InterviewChancen und Risiken von KI

Thomas Chudo, Senior Manager (Public/Health) beim IT-Dienstleister und Rechenzentrumsbetreiber noris network
(Bildquelle: noris network)
Herr Chudo, Behörden stehen vor der Herausforderung, Dienstleistungen effizienter und bürgernäher zu gestalten. Wie kann KI dabei helfen?
KI steht auch in Einrichtungen der öffentlichen Verwaltung ganz am Anfang der Entwicklung. Stand heute sprechen wir eigentlich noch über eine Weiterentwicklung von Machine Learning (ML). Während ML mit Daten gefüttert wird, um Prozesse schneller und fehlerfreier abzuarbeiten als Menschen, verfügt KI sozusagen über eine eigene Intelligenz. Sie entwickelt sich selbst weiter. Und dieses Potenzial ist enorm. Ganz besonders für den öffentlichen Sektor, denn es reicht von der Automatisierung wiederkehrender Aufgaben bis hin zur Entscheidungsfindung bei komplexen Fragestellungen.
Können Sie das weiter ausführen?
KI sollte in Verwaltungsprozessen eingesetzt werden, um die Lebensqualität der Bürgerinnen und Bürger zu verbessern. Sie ermöglicht es ihnen, schnell und effizient, ohne lange Wartezeiten oder bürokratische Hürden, Informationen zu erhalten und Anliegen zu klären. Da Verwaltungen mittels KI personalisierte Dienstleistungen und eine maßgeschneiderte Kommunikation bieten können, erreichen sie eine höhere Kundenzufriedenheit. Gleichzeitig führt eine KI-Implementierung zur Entlastung der Behördenmitarbeitenden. Da diese weniger repetitive Aufgaben übernehmen müssen, können sie sich auf komplexere Aufgaben konzentrieren. Hinter all dem steht das gleiche Prinzip: Algorithmen helfen dabei, Trends und Muster zu erkennen, frühzeitig potenzielle Probleme zu identifizieren und fundierte Entscheidungen zu treffen. Das Ergebnis kann eine proaktive und zielgerichtete Politikgestaltung sein. Auch eine effizientere Allokation von Ressourcen, geringere Kosten für die Verwaltung und mehr Bürgernähe können entstehen.
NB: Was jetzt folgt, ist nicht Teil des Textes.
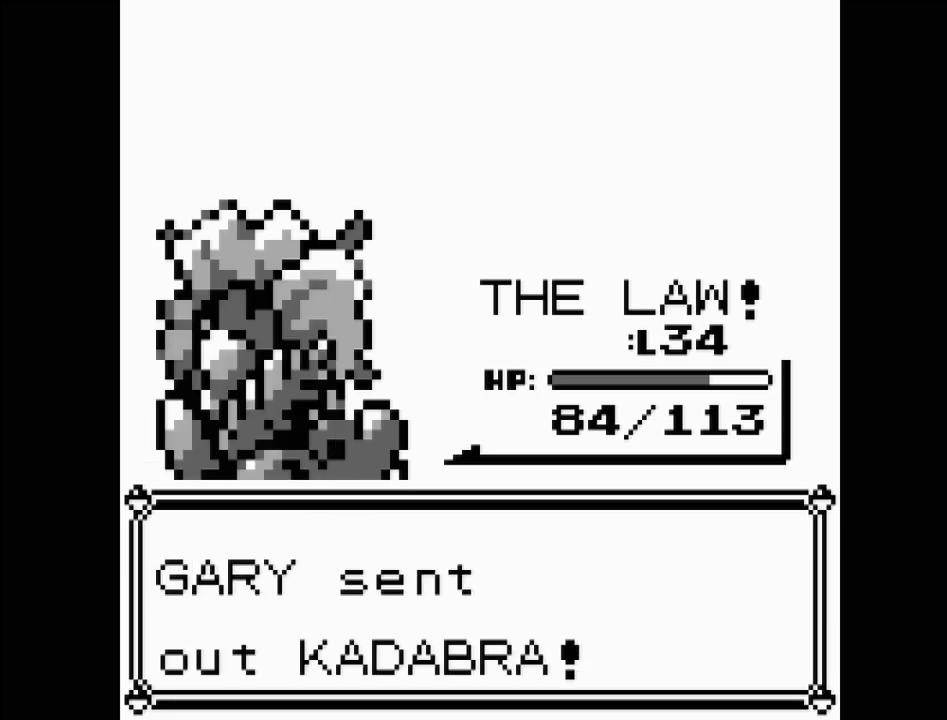
{"buttons": [], "events": [[67, "A", "down"], [267, "A", "up"]]}
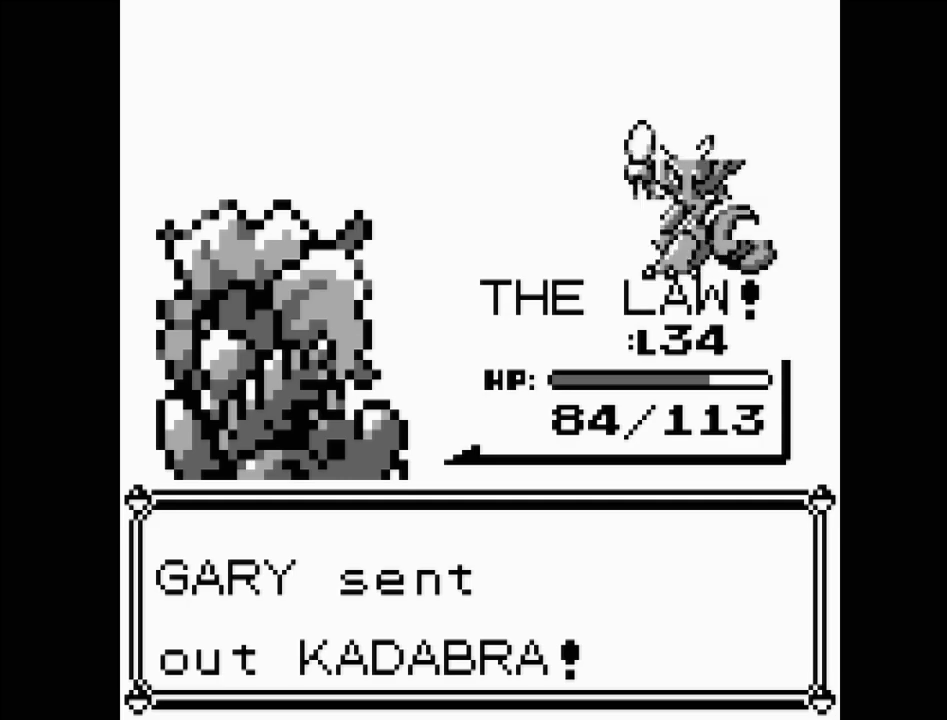
{"buttons": [], "events": []}
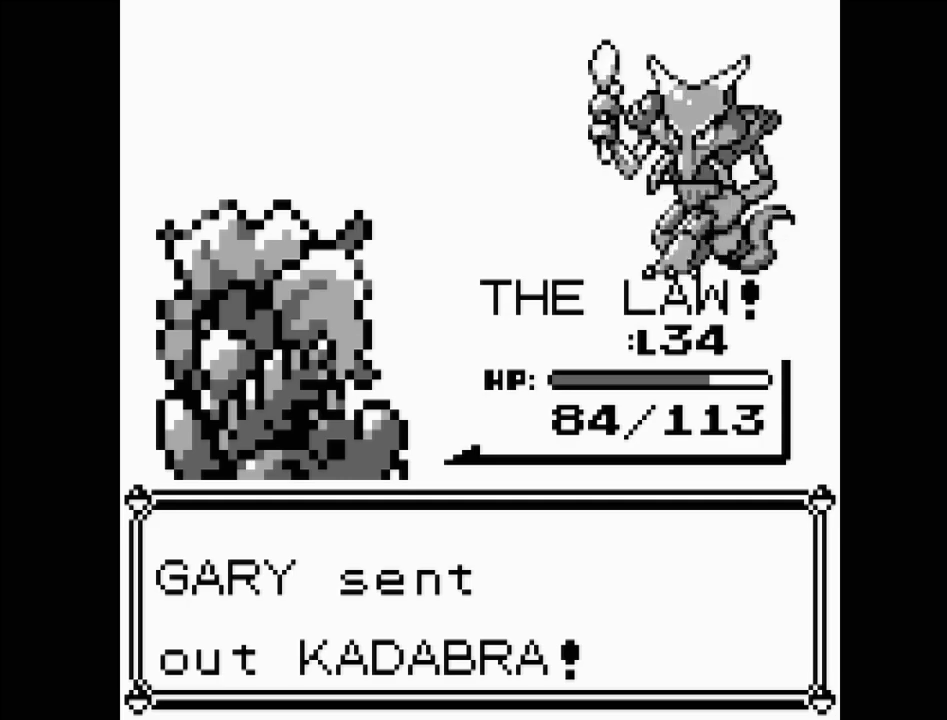
{"buttons": [], "events": []}
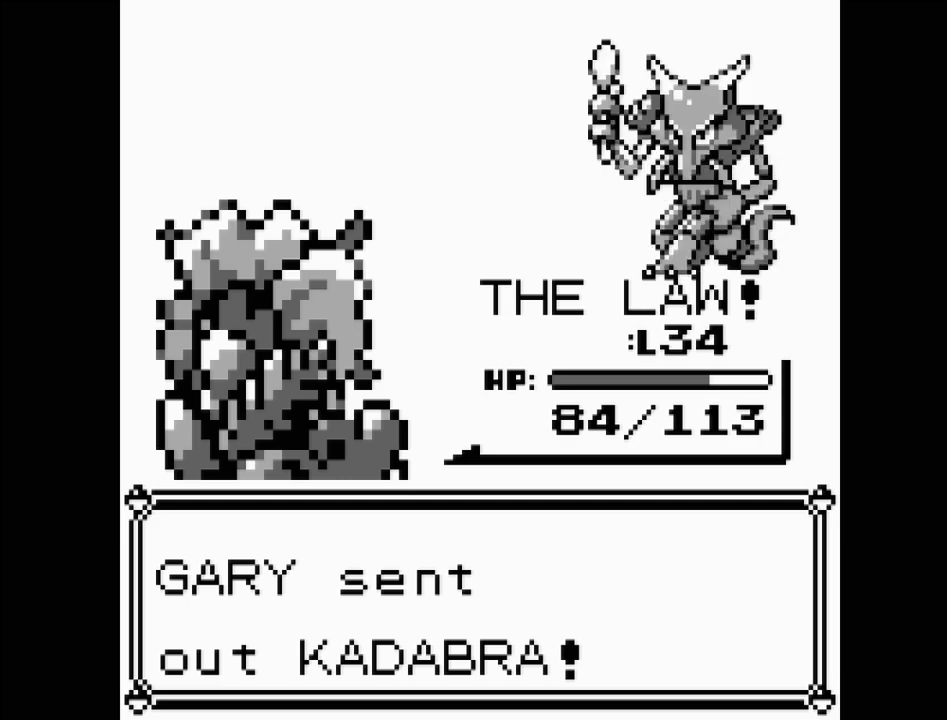
{"buttons": [], "events": []}
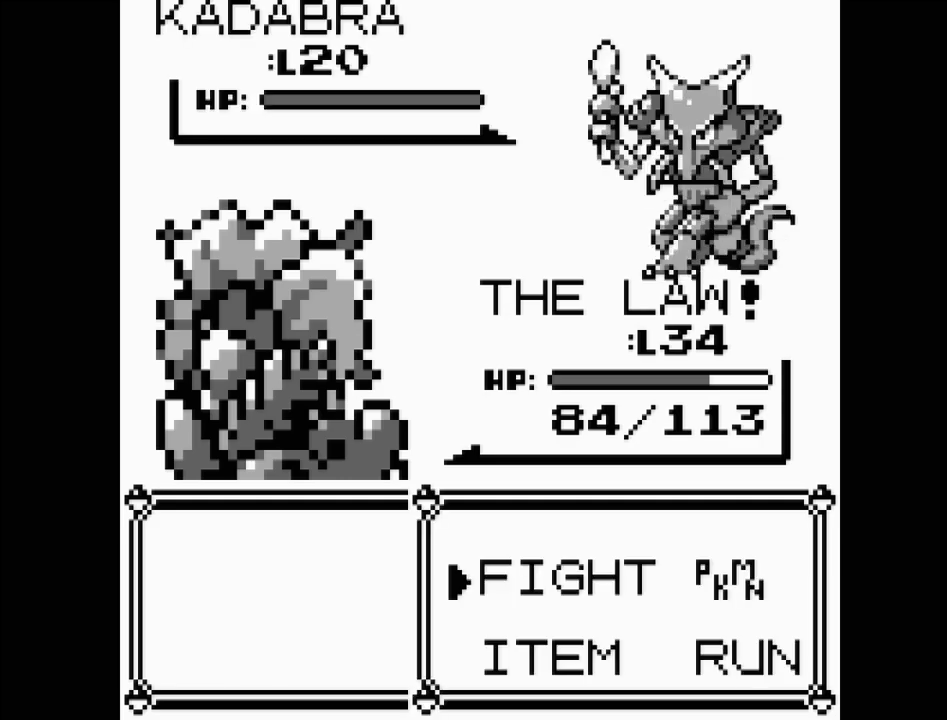
{"buttons": [], "events": []}
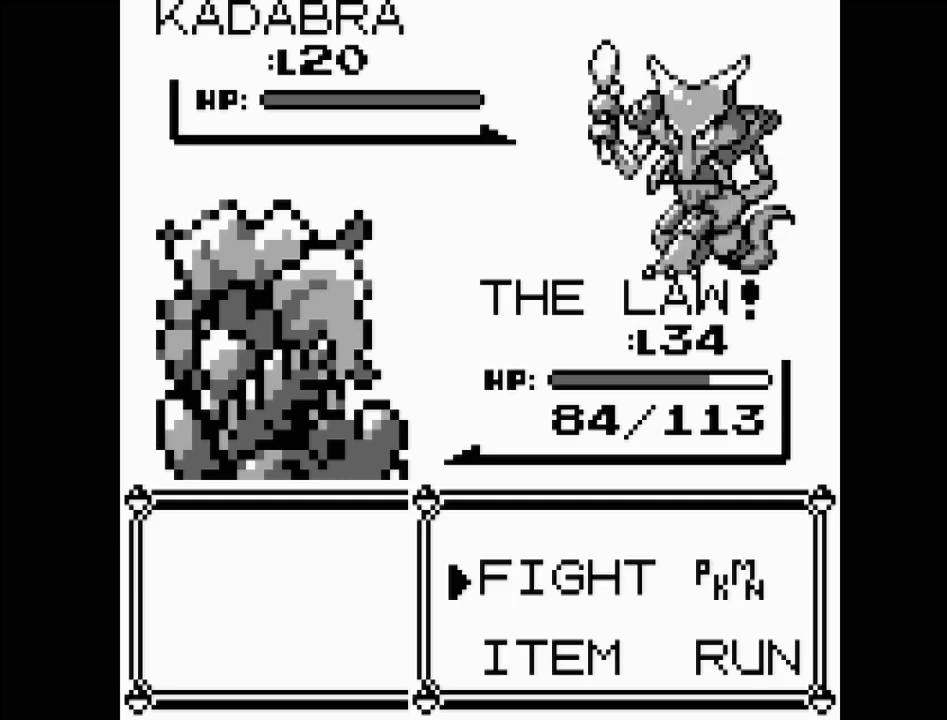
{"buttons": [], "events": []}
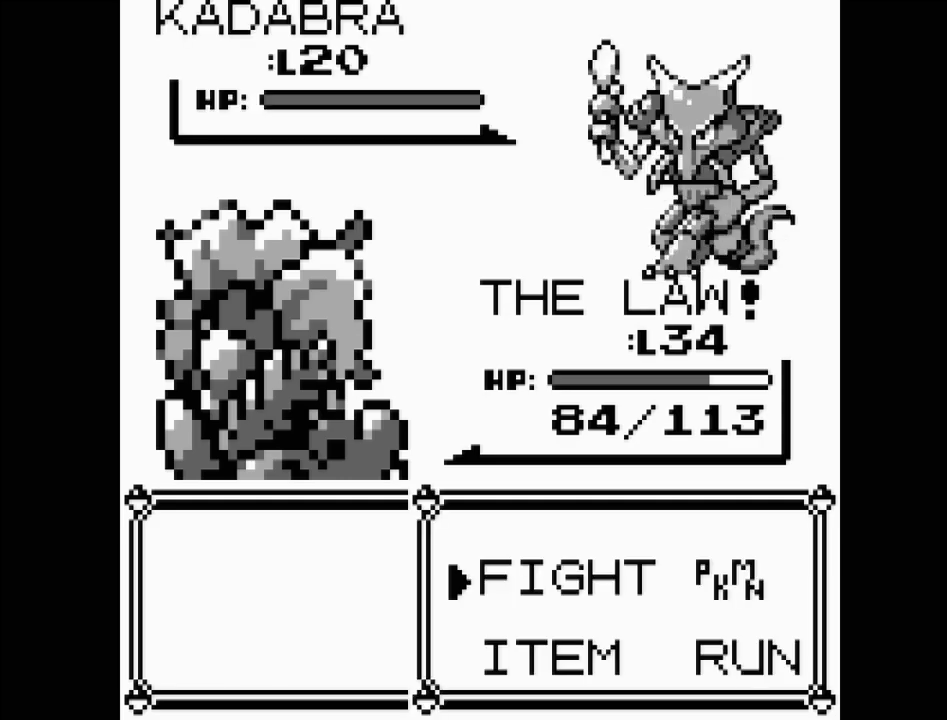
{"buttons": [], "events": []}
Wie könnte das in der Praxis aussehen?
Den Big-Data-Trend ergänzend wird es mit KI möglich, Profit aus den gesammelten Informationen zu schlagen. Ein einfaches Beispiel ist das Ausfüllen von Excel-Listen: Es werden nicht mehr nur Daten eingetragen, sondern es wird auch analysiert, ob diese eine Relevanz für andere Verwaltungsvorgänge haben. Ebenso lassen sich Prozesse der Qualitätssicherung oder die Überprüfung von Dokumenten, die heute noch mühsam von Behördenmitarbeitern abgewickelt wird, mithilfe der KI einfacher bewerkstelligen. KI kann außerdem ganz konkret in speziellen Bereichen der öffentlichen Verwaltung eingesetzt werden. Indem bestimmte Muster analysiert werden, kann beispielsweise die Polizei Einbruchsserien und mögliche Ziele schneller erkennen. Oder denken Sie an die Arbeit in Steuerämtern: Finanzbehörden können mithilfe der KI-Technologien Auffälligkeiten zuverlässiger und schneller feststellen als manuell. Wenn ein Bürger beispielsweise für gewöhnlich viele kleinere Bewirtungsrechnungen geltend macht und plötzlich eine hohe Rechnung aus dem Ausland kommt, ist das natürlich verdächtig. Eine KI erkennt das in Sekundenbruchteilen und kann den zuständigen Sachbearbeiter auf den Vorgang hinweisen. Gleiches gilt für Fördermittel und Asylanträge: Kontobewegungen und Ein- beziehungsweise Ausreisen lassen sich nachverfolgen und mit ähnlichen Vorgängen aus der Vergangenheit in Bezug setzen. KI könnte auch in Bauaufsichtsbehörden zum Einsatz kommen. Hier könnten Algorithmen die Baupläne für eine Baugenehmigung und Grundstücke anhand von Satellitenbildern untersuchen.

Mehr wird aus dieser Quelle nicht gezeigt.